═════ ENTRADAS EXTRAÍDAS ═════

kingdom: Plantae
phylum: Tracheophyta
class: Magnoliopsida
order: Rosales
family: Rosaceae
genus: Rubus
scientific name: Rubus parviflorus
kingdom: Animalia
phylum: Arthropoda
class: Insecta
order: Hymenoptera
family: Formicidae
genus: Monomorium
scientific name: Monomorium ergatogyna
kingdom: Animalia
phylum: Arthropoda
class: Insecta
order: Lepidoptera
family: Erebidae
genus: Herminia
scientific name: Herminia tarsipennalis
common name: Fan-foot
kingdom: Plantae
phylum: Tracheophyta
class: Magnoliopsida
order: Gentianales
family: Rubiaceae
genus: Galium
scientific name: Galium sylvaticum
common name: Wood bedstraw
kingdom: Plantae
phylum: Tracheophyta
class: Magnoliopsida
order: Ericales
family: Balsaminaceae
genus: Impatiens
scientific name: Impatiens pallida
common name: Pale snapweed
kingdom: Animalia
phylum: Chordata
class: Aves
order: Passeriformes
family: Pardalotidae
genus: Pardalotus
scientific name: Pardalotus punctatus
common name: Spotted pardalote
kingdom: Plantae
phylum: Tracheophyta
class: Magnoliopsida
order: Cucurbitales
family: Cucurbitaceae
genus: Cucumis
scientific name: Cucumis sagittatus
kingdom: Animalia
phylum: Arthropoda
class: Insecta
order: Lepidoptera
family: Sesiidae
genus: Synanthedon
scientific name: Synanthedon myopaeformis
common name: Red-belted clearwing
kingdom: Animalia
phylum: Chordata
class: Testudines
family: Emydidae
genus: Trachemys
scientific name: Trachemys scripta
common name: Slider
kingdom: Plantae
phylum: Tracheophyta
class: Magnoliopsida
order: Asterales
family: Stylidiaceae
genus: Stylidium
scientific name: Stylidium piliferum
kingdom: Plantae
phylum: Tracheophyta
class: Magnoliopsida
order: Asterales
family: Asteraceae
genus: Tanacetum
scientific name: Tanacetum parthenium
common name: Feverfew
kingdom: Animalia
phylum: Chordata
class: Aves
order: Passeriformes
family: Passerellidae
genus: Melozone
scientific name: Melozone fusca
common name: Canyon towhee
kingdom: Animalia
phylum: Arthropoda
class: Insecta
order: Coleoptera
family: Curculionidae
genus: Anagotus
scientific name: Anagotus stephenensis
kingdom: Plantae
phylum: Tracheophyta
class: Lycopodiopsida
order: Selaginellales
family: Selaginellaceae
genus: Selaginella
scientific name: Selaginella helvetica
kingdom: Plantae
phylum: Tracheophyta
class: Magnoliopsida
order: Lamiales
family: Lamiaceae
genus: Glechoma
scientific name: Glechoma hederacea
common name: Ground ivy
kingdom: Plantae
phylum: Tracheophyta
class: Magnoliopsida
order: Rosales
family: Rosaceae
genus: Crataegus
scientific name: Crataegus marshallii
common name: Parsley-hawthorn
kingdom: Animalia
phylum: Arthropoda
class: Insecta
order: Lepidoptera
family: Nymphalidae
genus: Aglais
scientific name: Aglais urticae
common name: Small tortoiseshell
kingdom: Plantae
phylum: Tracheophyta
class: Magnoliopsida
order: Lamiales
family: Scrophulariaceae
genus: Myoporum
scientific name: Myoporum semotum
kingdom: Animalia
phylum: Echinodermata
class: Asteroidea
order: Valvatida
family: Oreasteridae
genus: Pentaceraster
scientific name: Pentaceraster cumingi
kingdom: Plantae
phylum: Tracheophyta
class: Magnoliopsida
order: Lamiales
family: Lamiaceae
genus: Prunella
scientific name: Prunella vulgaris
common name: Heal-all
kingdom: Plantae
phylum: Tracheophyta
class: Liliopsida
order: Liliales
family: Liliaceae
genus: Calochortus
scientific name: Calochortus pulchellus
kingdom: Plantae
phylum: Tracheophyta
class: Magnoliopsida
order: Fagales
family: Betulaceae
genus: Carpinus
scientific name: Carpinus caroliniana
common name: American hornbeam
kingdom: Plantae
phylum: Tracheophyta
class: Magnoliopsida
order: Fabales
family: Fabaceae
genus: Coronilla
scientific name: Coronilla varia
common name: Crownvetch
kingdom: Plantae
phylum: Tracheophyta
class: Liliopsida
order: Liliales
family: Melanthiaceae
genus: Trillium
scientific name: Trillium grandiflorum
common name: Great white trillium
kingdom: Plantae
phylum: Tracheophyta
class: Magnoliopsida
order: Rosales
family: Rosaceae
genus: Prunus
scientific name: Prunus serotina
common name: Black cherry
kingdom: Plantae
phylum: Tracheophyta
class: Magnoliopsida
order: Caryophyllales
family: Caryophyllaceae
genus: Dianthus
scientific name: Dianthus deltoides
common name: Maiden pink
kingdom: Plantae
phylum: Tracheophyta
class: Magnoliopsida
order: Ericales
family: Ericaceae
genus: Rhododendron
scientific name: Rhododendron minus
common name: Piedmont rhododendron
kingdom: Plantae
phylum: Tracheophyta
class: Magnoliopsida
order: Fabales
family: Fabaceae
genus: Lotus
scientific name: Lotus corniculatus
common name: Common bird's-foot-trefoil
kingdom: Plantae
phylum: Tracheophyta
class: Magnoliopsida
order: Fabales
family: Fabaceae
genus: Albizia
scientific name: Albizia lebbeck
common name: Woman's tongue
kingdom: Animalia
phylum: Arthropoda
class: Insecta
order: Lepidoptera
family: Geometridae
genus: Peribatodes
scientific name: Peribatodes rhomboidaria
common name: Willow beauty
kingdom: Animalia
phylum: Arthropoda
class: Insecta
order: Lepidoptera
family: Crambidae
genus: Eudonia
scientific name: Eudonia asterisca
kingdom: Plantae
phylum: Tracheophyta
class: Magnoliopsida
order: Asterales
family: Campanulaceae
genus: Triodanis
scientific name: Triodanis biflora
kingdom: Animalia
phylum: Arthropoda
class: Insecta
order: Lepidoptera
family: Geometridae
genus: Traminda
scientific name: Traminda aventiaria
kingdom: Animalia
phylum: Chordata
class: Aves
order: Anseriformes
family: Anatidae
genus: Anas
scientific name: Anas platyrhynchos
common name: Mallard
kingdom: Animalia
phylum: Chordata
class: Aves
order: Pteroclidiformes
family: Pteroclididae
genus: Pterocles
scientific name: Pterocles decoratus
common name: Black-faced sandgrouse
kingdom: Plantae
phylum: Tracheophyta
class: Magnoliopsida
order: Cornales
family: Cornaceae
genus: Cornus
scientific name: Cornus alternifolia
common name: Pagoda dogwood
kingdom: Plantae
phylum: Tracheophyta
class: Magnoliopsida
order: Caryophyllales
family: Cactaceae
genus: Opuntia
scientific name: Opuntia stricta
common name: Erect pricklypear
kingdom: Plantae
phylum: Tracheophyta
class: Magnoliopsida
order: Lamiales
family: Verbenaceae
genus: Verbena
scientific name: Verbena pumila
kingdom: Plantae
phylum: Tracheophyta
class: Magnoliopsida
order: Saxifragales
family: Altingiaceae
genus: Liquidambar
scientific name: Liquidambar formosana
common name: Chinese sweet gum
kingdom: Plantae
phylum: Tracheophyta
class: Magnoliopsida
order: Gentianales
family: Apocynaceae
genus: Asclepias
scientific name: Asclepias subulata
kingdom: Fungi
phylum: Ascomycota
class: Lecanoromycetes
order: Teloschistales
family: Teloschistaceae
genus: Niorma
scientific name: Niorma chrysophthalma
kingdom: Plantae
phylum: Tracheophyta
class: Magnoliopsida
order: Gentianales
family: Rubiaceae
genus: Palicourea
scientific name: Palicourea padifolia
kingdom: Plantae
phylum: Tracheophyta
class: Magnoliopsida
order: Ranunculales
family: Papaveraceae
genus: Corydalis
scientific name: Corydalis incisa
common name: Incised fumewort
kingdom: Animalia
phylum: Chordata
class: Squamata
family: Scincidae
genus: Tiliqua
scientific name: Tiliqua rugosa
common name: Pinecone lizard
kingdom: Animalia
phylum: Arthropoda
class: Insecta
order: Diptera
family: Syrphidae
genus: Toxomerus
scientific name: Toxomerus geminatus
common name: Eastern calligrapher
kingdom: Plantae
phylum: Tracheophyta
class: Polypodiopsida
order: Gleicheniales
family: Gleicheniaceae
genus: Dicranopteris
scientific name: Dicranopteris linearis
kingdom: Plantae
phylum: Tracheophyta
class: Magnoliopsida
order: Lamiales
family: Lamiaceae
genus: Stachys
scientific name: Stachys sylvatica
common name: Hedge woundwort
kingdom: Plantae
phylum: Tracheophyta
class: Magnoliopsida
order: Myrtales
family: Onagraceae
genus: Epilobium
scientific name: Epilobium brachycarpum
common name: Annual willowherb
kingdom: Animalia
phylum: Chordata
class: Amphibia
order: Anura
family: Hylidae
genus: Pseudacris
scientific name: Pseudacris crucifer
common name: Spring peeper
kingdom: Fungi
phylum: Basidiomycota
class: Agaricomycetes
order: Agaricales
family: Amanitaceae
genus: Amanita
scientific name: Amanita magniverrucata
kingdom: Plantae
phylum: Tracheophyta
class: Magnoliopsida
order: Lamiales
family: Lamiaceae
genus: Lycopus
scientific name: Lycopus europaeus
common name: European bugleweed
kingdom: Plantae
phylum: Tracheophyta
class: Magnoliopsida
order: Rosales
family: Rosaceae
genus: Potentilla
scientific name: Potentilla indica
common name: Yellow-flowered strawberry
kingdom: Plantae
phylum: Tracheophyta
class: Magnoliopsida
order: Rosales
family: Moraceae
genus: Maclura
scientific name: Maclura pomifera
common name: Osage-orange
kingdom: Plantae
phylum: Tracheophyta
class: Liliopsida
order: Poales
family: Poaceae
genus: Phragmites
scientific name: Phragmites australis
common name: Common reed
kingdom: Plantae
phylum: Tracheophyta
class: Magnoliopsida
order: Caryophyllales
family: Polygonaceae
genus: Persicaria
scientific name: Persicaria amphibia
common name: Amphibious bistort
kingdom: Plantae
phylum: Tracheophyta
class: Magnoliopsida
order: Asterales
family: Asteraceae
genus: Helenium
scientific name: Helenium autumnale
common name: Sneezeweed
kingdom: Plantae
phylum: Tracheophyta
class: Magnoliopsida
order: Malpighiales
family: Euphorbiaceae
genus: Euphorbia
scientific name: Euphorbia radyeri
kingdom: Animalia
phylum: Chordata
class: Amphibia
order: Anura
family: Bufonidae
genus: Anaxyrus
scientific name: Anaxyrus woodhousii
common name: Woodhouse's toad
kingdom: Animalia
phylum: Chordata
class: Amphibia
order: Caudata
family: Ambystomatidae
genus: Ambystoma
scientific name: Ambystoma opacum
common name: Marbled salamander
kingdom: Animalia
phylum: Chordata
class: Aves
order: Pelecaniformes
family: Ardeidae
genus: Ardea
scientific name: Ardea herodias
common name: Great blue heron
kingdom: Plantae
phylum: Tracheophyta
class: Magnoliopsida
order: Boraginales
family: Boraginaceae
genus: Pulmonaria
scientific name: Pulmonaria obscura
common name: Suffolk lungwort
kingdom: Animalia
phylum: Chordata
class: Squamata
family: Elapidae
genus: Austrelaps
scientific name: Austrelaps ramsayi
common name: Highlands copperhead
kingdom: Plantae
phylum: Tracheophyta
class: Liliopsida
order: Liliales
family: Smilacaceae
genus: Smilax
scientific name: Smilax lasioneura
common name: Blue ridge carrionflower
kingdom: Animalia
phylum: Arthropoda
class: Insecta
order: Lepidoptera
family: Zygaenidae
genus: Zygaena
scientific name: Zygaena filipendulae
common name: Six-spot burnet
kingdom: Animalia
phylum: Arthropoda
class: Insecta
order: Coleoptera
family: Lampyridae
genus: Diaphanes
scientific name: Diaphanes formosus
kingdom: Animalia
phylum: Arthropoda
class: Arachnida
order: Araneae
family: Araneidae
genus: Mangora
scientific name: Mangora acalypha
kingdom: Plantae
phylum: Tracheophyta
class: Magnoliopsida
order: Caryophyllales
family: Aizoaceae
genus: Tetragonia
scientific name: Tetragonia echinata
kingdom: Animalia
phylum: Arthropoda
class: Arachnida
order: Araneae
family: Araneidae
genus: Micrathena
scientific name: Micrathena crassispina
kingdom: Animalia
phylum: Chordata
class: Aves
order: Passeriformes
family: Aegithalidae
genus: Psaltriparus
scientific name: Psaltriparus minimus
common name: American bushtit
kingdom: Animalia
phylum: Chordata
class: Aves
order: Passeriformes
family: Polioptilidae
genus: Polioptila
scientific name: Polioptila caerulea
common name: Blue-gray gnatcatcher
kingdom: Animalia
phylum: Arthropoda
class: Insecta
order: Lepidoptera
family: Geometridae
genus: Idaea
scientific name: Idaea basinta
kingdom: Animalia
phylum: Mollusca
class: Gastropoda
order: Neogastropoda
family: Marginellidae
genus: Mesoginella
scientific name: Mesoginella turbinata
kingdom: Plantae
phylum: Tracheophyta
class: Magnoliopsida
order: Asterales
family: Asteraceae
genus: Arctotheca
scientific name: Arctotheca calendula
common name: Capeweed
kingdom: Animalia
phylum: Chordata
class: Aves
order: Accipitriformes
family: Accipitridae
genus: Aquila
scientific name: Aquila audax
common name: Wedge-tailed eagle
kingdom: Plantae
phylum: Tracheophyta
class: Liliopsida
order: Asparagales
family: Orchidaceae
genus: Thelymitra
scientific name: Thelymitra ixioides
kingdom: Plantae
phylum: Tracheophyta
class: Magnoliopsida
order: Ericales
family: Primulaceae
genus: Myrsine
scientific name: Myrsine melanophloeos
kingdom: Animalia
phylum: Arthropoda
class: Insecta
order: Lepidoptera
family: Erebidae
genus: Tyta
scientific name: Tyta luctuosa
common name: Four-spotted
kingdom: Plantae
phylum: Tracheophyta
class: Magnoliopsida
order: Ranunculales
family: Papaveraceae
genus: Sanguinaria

═════

Reproduce sin cambios las líneas de los datos desde la que contiene "class: Gastropoda" hasta la última, ambas incluidas.

class: Gastropoda
order: Neogastropoda
family: Marginellidae
genus: Mesoginella
scientific name: Mesoginella turbinata
kingdom: Plantae
phylum: Tracheophyta
class: Magnoliopsida
order: Asterales
family: Asteraceae
genus: Arctotheca
scientific name: Arctotheca calendula
common name: Capeweed
kingdom: Animalia
phylum: Chordata
class: Aves
order: Accipitriformes
family: Accipitridae
genus: Aquila
scientific name: Aquila audax
common name: Wedge-tailed eagle
kingdom: Plantae
phylum: Tracheophyta
class: Liliopsida
order: Asparagales
family: Orchidaceae
genus: Thelymitra
scientific name: Thelymitra ixioides
kingdom: Plantae
phylum: Tracheophyta
class: Magnoliopsida
order: Ericales
family: Primulaceae
genus: Myrsine
scientific name: Myrsine melanophloeos
kingdom: Animalia
phylum: Arthropoda
class: Insecta
order: Lepidoptera
family: Erebidae
genus: Tyta
scientific name: Tyta luctuosa
common name: Four-spotted
kingdom: Plantae
phylum: Tracheophyta
class: Magnoliopsida
order: Ranunculales
family: Papaveraceae
genus: Sanguinaria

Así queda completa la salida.